Well-posed Bayesian inverse problems and heavy-tailed stable quasi-Banach space priors

TL;DR

This paper extends Bayesian inverse problem frameworks to include heavy-tailed stable distribution priors in infinite-dimensional spaces, demonstrating sampling methods and posterior stability under weaker assumptions.

Contribution

It introduces a method to sample heavy-tailed stable priors in quasi-Banach spaces and proves Lipschitz continuity of the posterior with respect to data perturbations.

Findings

Sampling methods for stable distribution priors in quasi-Banach spaces.

Lipschitz continuity of the Bayesian posterior under weaker regularity conditions.

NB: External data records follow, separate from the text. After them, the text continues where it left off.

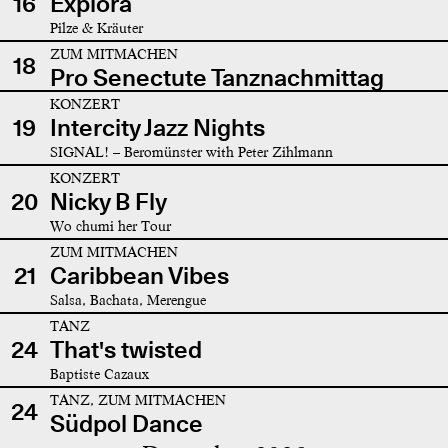
16
Explora
Pilze & Kräuter
ZUM MITMACHEN
18
Pro Senectute Tanznachmittag
KONZERT
19
Intercity Jazz Nights
SIGNAL! – Beromünster with Peter Zihlmann
KONZERT
20
Nicky B Fly
Wo chumi her Tour
ZUM MITMACHEN
21
Caribbean Vibes
Salsa, Bachata, Merengue
TANZ
24
That's twisted
Baptiste Cazaux
TANZ, ZUM MITMACHEN
24
Südpol Dance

Extension of Bayesian inverse problem theory to heavy-tailed priors.

Abstract

This article extends the framework of Bayesian inverse problems in infinite-dimensional parameter spaces, as advocated by Stuart (Acta Numer. 19:451--559, 2010) and others, to the case of a heavy-tailed prior measure in the family of stable distributions, such as an infinite-dimensional Cauchy distribution, for which polynomial moments are infinite or undefined. It is shown that analogues of the Karhunen--Lo\`eve expansion for square-integrable random variables can be used to sample such measures on quasi-Banach spaces. Furthermore, under weaker regularity assumptions than those used to date, the Bayesian posterior measure is shown to depend Lipschitz continuously in the Hellinger metric upon perturbations of the misfit function and observed data.